O documento foi elaborado pela Agência de Regulação dos Serviços Públicos Delegados (Ager) e é fundamental para a continuidade do processo licitatório de empresas de ônibus intermunicipais, atualmente em vigor.
De acordo com os requerentes, o governador Silval Barbosa (PMDB) descumpriu o dever constitucional previsto no art. 320, parágrafo único, da Carta Magna, que condiciona a aprovação da política pública de transportes intermunicipais à participação dos municípios no seu planejamento.
Ao fundamentar o pedido, a defesa das cidades do Araguaia lembra que a audiência pública realizada em fevereiro de 2012 pelo Executivo estadual não cumpriu sua finalidade, e os representantes das cidades não foram levados em consideração.
De acordo com o relator do processo, desembargador Juvenal Pereira da Silva, o questionamento levantado pelos município é de “inegável relevância”.
Para o magistrado, “em momento algum, os municípios foram notificados ou convocados para manifestarem sobre projeto de reestruturação de sistema de transporte terrestre intermunicipal, deles apenas foram solicitadas informações referentes à operacionalidade das linhas de transporte, não para participarem de estudos e projetos para realinhamento ou estruturação na área de transporte coletivo de passageiros”.
Ainda conforme o relator, é perceptível a ausência dos municípios no processo de elaboração do estudo, que culminou no Plano de Outorga.
Por fim, o desembargador afirmou que é preocupante a continuidade de um processo licitatório maculado, “com investimento vultuoso e que não atenderá às necessidades dos municípios requerentes”.
Assunto polêmico
Não é a primeira vez que os municípios do Vale do Araguaia acionam a Justiça contra o Plano de Outorga e o processo licitatório para o transporte intermunicipal do Estado.
No mês de março de 2012, a desembargadora Maria Erotides Kneip Baranjak concedeu liminar e a licitação foi barrada. O Governo do Estado, no entanto, recorreu e, atualmente, o processo licitatório está em prosseguimento.

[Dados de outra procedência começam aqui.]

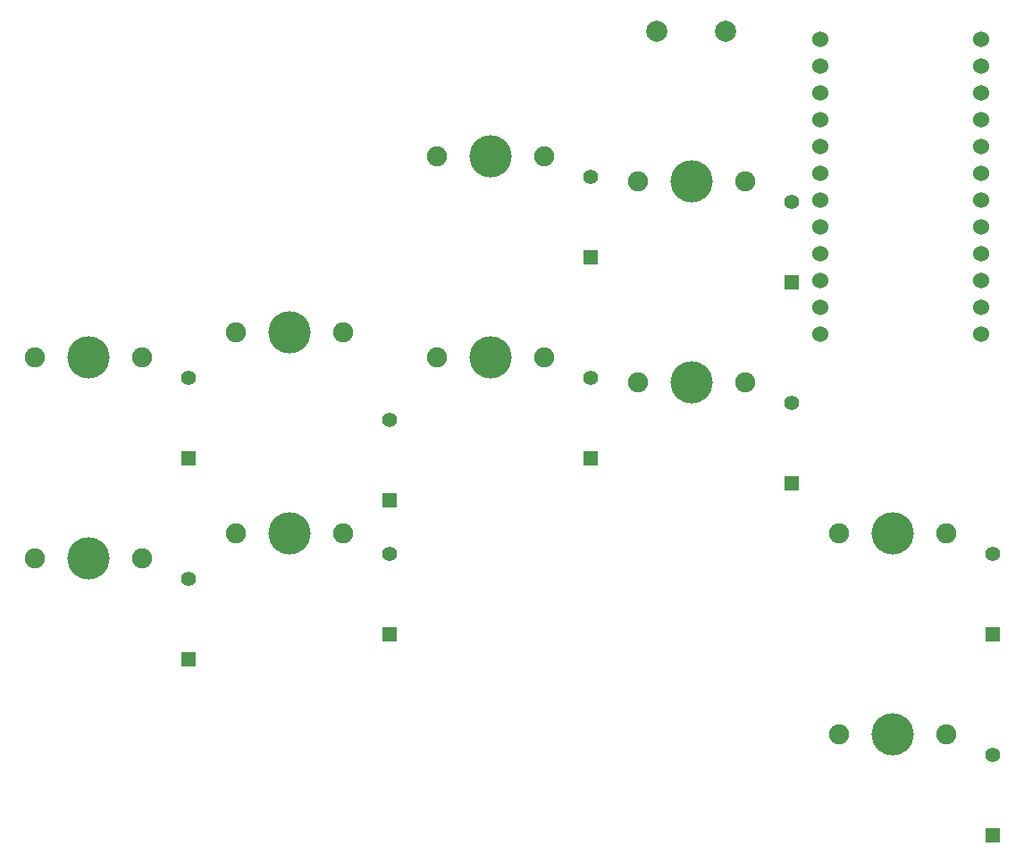
<source format=gbr>
G04 #@! TF.GenerationSoftware,KiCad,Pcbnew,7.0.9*
G04 #@! TF.CreationDate,2023-11-17T20:11:09+09:00*
G04 #@! TF.ProjectId,Assemble,41737365-6d62-46c6-952e-6b696361645f,rev?*
G04 #@! TF.SameCoordinates,Original*
G04 #@! TF.FileFunction,Soldermask,Top*
G04 #@! TF.FilePolarity,Negative*
%FSLAX46Y46*%
G04 Gerber Fmt 4.6, Leading zero omitted, Abs format (unit mm)*
G04 Created by KiCad (PCBNEW 7.0.9) date 2023-11-17 20:11:09*
%MOMM*%
%LPD*%
G01*
G04 APERTURE LIST*
%ADD10C,2.000000*%
%ADD11R,1.397000X1.397000*%
%ADD12C,1.397000*%
%ADD13C,1.900000*%
%ADD14C,4.000000*%
%ADD15C,1.524000*%
G04 APERTURE END LIST*
D10*
X91356250Y-107156250D03*
X84856250Y-107156250D03*
D11*
X78581250Y-128587500D03*
D12*
X78581250Y-120967500D03*
D11*
X59531250Y-164306250D03*
D12*
X59531250Y-156686250D03*
D13*
X25876250Y-138112500D03*
D14*
X30956250Y-138112500D03*
D13*
X36036250Y-138112500D03*
D11*
X97631250Y-150018750D03*
D12*
X97631250Y-142398750D03*
D11*
X40481250Y-147637500D03*
D12*
X40481250Y-140017500D03*
D13*
X63976250Y-138112500D03*
D14*
X69056250Y-138112500D03*
D13*
X74136250Y-138112500D03*
D11*
X116681250Y-164306250D03*
D12*
X116681250Y-156686250D03*
D11*
X116681250Y-183356250D03*
D12*
X116681250Y-175736250D03*
D13*
X44926250Y-135731250D03*
D14*
X50006250Y-135731250D03*
D13*
X55086250Y-135731250D03*
X25876250Y-157162500D03*
D14*
X30956250Y-157162500D03*
D13*
X36036250Y-157162500D03*
X83026250Y-121443750D03*
D14*
X88106250Y-121443750D03*
D13*
X93186250Y-121443750D03*
X102076250Y-154781250D03*
D14*
X107156250Y-154781250D03*
D13*
X112236250Y-154781250D03*
X44926250Y-154781250D03*
D14*
X50006250Y-154781250D03*
D13*
X55086250Y-154781250D03*
X83026250Y-140493750D03*
D14*
X88106250Y-140493750D03*
D13*
X93186250Y-140493750D03*
D11*
X59531250Y-151635000D03*
D12*
X59531250Y-144015000D03*
D11*
X97631250Y-130968750D03*
D12*
X97631250Y-123348750D03*
D11*
X40481250Y-166687500D03*
D12*
X40481250Y-159067500D03*
D11*
X78581250Y-147637500D03*
D12*
X78581250Y-140017500D03*
D13*
X102076250Y-173831250D03*
D14*
X107156250Y-173831250D03*
D13*
X112236250Y-173831250D03*
X63976250Y-119062500D03*
D14*
X69056250Y-119062500D03*
D13*
X74136250Y-119062500D03*
D15*
X115550000Y-107960000D03*
X115550000Y-110500000D03*
X115550000Y-113040000D03*
X115550000Y-115580000D03*
X115550000Y-118120000D03*
X115550000Y-120660000D03*
X115550000Y-123200000D03*
X115550000Y-125740000D03*
X115550000Y-128280000D03*
X115550000Y-130820000D03*
X115550000Y-133360000D03*
X115550000Y-135900000D03*
X100310000Y-135900000D03*
X100310000Y-133360000D03*
X100310000Y-130820000D03*
X100310000Y-128280000D03*
X100310000Y-125740000D03*
X100310000Y-123200000D03*
X100310000Y-120660000D03*
X100310000Y-118120000D03*
X100310000Y-115580000D03*
X100310000Y-113040000D03*
X100310000Y-110500000D03*
X100310000Y-107960000D03*
M02*

</source>
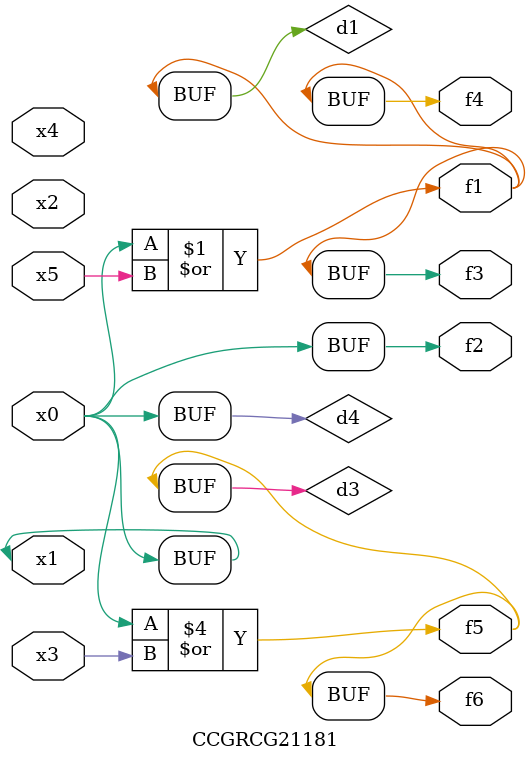
<source format=v>
module CCGRCG21181(
	input x0, x1, x2, x3, x4, x5,
	output f1, f2, f3, f4, f5, f6
);

	wire d1, d2, d3, d4;

	or (d1, x0, x5);
	xnor (d2, x1, x4);
	or (d3, x0, x3);
	buf (d4, x0, x1);
	assign f1 = d1;
	assign f2 = d4;
	assign f3 = d1;
	assign f4 = d1;
	assign f5 = d3;
	assign f6 = d3;
endmodule

</source>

À época, a desembargadora argumentou que a Ager “não buscava discutir ou mesmo incluir a participação dos impetrantes quanto ao Plano de Outorga – até porque aquele já havia sido aprovado pela autoridade coatora, ao arrepio das previsões contidas na Constituição Estadual – mas sim preencher a formalidade prevista na Lei de Licitações”.
Além disso, ela apontou que os estudos realizados para a elaboração do Plano de Outorga foram concentrados nas necessidades e opiniões apresentadas pelos habitantes da Baixada Cuiabana e outros 67 municípios, embora o projeto do novo abranja os 141 municípios do Estado.
Outro lado
A Ager informou, por meio de sua assessoria de imprensa, que ainda não recebeu a decisão judicial e que, por esse motivo, não irá se pronunciar quanto ao fato.
Segundo o órgão, enquanto isso, o processo licitatório segue normalmente.
No cronograma, está previsto para que a abertura das propostas seja feita no dia 8 de março. A previsão é que até o final de março se conheçam as empresas vencedoras e o processo seja encerrado.